If you only care about the writing in front of you, read The Name of the Wind first — its prose is more beautiful and its story more immediately intimate. But there is a major caveat: Patrick Rothfuss has not published the third and final book of his trilogy in well over a decade, and it may never appear. If an unfinished series will frustrate you, start with The Way of Kings instead — Brandon Sanderson publishes reliably and the series is progressing steadily toward its planned conclusion.
Is The Name of the Wind series finished?
No, and this is the single biggest factor in choosing. The Kingkiller Chronicle was planned as a trilogy; two books are out (2007 and 2011), but the third, Doors of Stone, has been delayed for many years with no confirmed release.
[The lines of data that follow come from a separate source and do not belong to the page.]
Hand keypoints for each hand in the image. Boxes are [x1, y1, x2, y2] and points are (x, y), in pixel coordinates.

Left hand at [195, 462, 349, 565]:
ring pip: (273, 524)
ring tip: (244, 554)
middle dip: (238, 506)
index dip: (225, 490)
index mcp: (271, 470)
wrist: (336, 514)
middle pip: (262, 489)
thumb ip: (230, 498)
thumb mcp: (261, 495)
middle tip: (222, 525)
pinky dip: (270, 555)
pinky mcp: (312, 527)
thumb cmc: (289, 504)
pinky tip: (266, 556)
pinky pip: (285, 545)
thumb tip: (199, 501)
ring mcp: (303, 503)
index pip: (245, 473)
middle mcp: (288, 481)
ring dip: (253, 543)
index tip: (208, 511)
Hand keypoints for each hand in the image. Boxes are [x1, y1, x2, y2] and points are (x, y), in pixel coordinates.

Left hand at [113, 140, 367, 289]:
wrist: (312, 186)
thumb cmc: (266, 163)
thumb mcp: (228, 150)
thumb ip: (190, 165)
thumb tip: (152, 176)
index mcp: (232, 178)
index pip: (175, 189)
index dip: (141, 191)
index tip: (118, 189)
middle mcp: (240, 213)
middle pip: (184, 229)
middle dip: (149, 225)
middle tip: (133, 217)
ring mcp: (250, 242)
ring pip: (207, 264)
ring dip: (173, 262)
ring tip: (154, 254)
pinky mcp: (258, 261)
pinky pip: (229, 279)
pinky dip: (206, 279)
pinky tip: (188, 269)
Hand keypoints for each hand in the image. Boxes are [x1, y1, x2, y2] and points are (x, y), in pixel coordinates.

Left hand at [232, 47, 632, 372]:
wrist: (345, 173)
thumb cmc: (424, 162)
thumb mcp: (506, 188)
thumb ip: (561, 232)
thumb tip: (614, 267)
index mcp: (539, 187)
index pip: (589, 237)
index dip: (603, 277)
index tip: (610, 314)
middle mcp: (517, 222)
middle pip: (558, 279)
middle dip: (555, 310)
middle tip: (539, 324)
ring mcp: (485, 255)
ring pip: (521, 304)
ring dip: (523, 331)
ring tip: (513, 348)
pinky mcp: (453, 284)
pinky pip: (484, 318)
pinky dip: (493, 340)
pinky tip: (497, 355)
Many readers now recommend approaching the series cautiously, or waiting, precisely because there is no guarantee it will ever be completed.
Which has the better magic system?
The Way of Kings, if 'better' means more rigorous and original. Sanderson is famous for 'hard magic' — systems with clear, consistent rules that the plot is solved within. The Name of the Wind's magic (sympathy, naming) is evocative and partly mysterious, prioritising wonder over mechanics. Readers who love a magic system they can learn and predict prefer Sanderson; readers who like magic to stay a little mysterious prefer Rothfuss.
Which is more epic in scope, The Name of the Wind or The Way of Kings?
The Way of Kings, by a wide margin. It is a sprawling, multi-viewpoint epic set on a richly imagined world, the first volume of a planned ten-book saga, and part of Sanderson's larger interconnected Cosmere universe. The Name of the Wind is more contained — a single gifted man recounting his own life — and trades epic scale for depth of character and beauty of language.